In keeping with our responsibilities in this matter, I am always prepared to consider a proposition of that kind put to us by the Northern Ireland Government. If my hon. Friend has any particular case in mind, perhaps he will let me know.

Mr. Stallard

Does the right hon. Gentleman realise that his constant emphasis on law and order is, in the view of many of us, only making the situation worse and is leading to more and more repression? If he would only begin to speak about a permanent political solution, he would have much more support from many people in the country.

Mr. Maudling

That is not entirely fair. I and my colleagues, in the speeches we have made, have always said that there are two problems, the security situation and the political situation. Both are equally important, both must be resolved, but so long as murder continues the security situation must be in the forefront of our minds.

Mr. Chichester-Clark

First, may I make perfectly clear that nothing I said was intended to inhibit Dr. Newe in any way, and ought not to have been taken as such. As regards law and order, will my right hon.
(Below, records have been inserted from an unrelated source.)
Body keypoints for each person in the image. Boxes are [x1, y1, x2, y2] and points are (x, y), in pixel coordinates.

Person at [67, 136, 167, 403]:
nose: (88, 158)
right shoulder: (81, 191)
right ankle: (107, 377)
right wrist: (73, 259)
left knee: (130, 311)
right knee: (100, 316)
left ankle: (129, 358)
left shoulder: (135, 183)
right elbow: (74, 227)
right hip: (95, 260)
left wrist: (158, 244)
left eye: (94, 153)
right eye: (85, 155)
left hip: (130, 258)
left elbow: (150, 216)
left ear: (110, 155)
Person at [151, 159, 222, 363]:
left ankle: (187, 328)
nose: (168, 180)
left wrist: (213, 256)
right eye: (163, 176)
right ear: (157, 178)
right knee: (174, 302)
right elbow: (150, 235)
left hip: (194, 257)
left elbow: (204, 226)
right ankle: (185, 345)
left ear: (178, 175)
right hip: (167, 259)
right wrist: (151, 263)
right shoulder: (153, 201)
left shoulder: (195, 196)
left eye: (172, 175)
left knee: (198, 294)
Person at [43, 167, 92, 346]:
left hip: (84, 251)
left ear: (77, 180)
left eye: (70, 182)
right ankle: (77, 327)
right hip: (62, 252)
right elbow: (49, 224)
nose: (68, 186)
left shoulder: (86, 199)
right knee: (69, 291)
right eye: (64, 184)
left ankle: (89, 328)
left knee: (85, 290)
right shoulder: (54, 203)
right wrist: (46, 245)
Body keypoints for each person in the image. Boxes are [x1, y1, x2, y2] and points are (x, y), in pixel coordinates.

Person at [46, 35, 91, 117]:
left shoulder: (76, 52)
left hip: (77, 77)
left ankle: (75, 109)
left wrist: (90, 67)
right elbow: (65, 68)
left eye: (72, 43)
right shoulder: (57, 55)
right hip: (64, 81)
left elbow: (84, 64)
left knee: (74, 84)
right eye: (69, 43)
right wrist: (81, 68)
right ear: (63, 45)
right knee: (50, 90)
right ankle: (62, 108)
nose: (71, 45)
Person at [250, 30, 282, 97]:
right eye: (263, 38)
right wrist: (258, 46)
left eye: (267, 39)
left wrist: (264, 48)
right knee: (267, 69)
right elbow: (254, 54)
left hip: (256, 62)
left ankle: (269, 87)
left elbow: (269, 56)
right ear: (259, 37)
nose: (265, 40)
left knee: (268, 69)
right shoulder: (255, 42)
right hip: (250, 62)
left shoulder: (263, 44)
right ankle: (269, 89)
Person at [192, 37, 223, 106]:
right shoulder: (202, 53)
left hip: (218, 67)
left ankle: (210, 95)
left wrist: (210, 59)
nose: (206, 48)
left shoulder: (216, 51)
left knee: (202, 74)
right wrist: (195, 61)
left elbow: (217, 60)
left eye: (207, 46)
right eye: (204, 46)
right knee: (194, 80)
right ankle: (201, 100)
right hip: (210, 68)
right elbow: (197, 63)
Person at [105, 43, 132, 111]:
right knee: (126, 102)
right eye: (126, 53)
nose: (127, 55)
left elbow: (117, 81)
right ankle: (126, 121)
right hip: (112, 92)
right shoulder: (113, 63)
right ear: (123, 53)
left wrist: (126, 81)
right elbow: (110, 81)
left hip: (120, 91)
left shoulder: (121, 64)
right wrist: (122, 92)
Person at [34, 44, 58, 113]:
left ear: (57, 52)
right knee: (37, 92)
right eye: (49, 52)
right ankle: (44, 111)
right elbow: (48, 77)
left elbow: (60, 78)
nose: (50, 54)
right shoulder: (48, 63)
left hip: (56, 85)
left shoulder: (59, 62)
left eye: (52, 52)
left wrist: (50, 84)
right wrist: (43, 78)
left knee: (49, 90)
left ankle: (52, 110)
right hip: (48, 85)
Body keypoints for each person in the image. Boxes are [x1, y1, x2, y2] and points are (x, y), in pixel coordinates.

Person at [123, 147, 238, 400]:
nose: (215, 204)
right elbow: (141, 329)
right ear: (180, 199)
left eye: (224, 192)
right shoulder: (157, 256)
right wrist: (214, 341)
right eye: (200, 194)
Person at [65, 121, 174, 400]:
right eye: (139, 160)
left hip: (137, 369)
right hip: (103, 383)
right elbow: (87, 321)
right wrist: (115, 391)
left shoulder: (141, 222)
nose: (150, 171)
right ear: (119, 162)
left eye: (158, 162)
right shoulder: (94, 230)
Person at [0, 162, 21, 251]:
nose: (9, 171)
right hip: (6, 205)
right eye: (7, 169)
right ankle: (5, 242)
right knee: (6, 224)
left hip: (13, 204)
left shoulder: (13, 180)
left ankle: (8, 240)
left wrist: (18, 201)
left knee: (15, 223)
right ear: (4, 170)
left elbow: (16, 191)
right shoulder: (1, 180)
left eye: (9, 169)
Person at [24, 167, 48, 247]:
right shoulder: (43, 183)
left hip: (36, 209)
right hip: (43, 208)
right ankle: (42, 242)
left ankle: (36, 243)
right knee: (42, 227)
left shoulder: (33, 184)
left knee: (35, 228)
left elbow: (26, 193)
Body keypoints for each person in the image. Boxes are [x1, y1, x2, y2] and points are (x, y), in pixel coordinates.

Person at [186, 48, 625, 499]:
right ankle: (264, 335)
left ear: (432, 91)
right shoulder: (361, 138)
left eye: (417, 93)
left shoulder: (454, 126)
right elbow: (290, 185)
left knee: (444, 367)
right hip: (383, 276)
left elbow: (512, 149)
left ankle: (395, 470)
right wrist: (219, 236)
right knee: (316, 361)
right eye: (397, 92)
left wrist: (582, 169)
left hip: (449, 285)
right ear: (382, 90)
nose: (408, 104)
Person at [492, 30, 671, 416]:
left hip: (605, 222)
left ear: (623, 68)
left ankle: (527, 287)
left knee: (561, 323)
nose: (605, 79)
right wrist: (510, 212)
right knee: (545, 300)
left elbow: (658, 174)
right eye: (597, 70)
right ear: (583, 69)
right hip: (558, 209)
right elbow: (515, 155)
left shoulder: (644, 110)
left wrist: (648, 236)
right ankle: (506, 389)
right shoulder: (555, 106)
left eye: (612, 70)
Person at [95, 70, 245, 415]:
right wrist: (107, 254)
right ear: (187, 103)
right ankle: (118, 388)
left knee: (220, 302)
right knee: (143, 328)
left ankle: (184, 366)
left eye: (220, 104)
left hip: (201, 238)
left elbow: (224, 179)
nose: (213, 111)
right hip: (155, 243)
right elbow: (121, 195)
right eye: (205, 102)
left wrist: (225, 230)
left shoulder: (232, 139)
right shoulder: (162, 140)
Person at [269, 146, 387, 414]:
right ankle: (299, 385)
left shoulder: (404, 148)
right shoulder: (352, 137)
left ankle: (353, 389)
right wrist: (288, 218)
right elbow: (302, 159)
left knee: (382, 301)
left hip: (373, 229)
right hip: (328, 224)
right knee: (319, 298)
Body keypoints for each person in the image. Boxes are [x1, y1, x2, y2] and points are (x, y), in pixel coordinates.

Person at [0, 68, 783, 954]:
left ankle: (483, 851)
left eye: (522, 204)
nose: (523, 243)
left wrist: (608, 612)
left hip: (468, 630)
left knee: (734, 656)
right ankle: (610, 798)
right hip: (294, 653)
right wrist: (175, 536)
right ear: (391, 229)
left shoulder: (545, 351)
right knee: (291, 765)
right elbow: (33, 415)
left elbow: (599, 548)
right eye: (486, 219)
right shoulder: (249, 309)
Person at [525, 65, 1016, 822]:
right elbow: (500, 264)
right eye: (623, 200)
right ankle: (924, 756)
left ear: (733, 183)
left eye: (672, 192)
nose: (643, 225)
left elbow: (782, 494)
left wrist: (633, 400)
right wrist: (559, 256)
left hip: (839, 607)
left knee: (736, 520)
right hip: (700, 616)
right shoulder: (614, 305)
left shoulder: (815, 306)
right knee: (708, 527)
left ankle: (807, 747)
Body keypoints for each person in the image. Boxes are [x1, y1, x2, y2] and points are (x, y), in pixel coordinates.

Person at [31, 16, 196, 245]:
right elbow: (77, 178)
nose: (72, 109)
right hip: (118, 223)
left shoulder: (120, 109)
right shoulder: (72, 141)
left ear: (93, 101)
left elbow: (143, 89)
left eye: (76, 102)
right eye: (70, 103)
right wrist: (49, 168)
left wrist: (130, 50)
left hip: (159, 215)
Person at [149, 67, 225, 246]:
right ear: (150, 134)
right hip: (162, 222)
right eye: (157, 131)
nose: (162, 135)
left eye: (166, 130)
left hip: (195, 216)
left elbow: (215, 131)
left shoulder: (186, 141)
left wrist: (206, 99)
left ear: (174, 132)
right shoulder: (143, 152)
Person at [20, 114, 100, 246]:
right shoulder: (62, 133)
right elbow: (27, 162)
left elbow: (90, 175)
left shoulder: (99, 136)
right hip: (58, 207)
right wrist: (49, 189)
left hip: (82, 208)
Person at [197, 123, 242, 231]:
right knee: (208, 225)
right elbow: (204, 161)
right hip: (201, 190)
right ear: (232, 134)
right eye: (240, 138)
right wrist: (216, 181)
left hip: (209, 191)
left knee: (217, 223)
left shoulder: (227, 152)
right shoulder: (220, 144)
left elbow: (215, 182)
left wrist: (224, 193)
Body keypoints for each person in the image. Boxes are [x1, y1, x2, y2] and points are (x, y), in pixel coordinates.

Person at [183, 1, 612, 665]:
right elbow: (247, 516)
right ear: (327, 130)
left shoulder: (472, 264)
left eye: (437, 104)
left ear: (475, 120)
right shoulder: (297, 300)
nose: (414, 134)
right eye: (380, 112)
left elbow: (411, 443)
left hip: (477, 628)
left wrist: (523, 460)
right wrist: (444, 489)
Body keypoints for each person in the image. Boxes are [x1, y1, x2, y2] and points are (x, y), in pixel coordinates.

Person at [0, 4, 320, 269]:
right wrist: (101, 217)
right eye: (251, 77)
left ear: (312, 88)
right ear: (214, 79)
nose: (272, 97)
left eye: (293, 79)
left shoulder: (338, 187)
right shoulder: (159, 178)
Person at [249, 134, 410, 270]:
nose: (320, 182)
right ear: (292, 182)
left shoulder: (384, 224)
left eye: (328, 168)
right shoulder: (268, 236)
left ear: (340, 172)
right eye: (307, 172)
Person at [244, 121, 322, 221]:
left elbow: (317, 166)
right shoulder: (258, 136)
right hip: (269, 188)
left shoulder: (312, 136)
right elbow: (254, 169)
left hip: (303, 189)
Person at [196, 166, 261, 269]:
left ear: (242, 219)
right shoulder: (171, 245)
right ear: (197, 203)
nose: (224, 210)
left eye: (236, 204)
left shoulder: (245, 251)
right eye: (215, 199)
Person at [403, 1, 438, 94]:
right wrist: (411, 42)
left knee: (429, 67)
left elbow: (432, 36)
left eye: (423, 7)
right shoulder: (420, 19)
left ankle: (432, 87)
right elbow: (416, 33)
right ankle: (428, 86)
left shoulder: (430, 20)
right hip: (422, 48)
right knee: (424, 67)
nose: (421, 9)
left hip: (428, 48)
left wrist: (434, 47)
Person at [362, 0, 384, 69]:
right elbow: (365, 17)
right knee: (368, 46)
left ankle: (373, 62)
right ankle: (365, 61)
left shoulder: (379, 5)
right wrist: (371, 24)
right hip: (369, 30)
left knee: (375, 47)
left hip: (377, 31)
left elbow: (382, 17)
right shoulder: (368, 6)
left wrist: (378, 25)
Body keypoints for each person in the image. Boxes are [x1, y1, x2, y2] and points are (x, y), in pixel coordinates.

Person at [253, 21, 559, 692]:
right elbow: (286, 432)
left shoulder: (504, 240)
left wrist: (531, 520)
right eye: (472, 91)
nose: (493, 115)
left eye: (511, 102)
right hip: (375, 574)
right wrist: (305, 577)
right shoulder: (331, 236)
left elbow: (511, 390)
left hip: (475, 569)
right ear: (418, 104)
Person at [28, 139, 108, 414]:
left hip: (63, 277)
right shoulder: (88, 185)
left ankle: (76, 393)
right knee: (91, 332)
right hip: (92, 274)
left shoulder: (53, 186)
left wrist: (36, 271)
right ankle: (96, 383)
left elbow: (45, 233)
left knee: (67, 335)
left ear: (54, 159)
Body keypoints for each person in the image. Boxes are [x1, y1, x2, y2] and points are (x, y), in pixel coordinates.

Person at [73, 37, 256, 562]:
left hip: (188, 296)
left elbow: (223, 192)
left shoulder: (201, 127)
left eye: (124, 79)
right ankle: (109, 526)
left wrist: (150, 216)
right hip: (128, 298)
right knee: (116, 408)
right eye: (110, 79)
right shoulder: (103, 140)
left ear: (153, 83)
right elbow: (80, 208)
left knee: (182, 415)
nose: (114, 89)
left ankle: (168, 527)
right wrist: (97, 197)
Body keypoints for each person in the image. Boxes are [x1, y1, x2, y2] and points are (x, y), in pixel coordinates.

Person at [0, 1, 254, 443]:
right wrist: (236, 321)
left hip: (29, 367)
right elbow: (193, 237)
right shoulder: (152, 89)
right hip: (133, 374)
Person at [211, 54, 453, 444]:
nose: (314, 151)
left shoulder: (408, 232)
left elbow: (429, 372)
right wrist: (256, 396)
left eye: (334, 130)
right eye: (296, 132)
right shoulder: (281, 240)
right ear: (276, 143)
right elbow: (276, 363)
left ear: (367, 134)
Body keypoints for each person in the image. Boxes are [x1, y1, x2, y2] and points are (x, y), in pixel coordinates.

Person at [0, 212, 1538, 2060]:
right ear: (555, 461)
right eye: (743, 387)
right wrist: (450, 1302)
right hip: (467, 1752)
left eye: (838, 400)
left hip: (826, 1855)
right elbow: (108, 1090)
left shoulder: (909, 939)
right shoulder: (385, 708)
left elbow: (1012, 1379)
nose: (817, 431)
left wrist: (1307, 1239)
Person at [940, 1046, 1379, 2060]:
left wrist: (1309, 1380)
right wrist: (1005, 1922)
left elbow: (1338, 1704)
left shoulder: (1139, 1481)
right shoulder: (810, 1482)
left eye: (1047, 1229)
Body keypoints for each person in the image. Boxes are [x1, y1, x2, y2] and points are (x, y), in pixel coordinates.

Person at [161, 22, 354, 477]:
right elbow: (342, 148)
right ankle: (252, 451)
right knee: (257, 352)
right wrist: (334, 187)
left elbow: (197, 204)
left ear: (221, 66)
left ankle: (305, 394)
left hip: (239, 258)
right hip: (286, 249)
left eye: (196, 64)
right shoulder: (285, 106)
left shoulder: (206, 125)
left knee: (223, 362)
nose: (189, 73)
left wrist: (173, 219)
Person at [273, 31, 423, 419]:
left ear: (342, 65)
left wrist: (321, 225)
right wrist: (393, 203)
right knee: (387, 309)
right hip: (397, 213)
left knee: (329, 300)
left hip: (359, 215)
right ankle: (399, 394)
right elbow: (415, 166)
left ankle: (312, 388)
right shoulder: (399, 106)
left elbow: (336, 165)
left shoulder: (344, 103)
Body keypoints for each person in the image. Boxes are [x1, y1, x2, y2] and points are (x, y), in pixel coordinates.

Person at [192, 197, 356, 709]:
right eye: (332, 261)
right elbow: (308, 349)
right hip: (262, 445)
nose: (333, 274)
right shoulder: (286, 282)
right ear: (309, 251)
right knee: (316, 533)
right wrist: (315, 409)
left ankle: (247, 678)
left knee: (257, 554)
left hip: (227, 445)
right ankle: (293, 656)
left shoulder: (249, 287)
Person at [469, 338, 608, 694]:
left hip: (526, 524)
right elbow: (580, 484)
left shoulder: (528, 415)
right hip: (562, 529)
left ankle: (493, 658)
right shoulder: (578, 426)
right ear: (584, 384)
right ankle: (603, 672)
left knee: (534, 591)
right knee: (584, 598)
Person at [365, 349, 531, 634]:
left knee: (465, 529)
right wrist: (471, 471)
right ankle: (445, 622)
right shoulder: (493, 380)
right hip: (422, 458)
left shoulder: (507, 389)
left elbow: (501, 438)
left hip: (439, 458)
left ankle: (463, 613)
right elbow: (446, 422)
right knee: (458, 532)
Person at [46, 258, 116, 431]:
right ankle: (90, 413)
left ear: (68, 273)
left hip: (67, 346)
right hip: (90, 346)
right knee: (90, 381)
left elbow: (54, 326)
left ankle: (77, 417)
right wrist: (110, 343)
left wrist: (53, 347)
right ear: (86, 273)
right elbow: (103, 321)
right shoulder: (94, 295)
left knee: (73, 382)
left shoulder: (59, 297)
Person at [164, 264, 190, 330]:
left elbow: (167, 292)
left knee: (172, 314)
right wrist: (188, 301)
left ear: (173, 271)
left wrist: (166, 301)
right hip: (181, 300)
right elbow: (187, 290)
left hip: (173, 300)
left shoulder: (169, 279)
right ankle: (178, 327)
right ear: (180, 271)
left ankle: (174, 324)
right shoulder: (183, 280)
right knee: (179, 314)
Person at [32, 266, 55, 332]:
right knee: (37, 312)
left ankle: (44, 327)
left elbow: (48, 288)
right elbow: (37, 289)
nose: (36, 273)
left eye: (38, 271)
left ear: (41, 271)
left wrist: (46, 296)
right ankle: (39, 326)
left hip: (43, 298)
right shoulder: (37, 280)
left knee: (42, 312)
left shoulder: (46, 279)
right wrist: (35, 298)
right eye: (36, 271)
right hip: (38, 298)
Friend condemn the appalling performance directed against the troops and against policemen in Northern Ireland yesterday, and will he use every opportunity open to him, and ask every other member of the Government to use every opportunity, to show that we are now dealing with a band of men whose cowardice and ferocity probably exceeds that even of the E.O.K.A. and the Viet Cong? Will he ensure that the British public are not in danger of being brainwashed by Republican propaganda to a much greater degree than any internee, according to any of the allegations, was in danger of being brainwashed by British soldiers or policemen?

Mr. Maudling

I am sure that all right hon. and hon. Members would unite in condemning violence, murder and terrorism and in supporting the security forces in putting them down.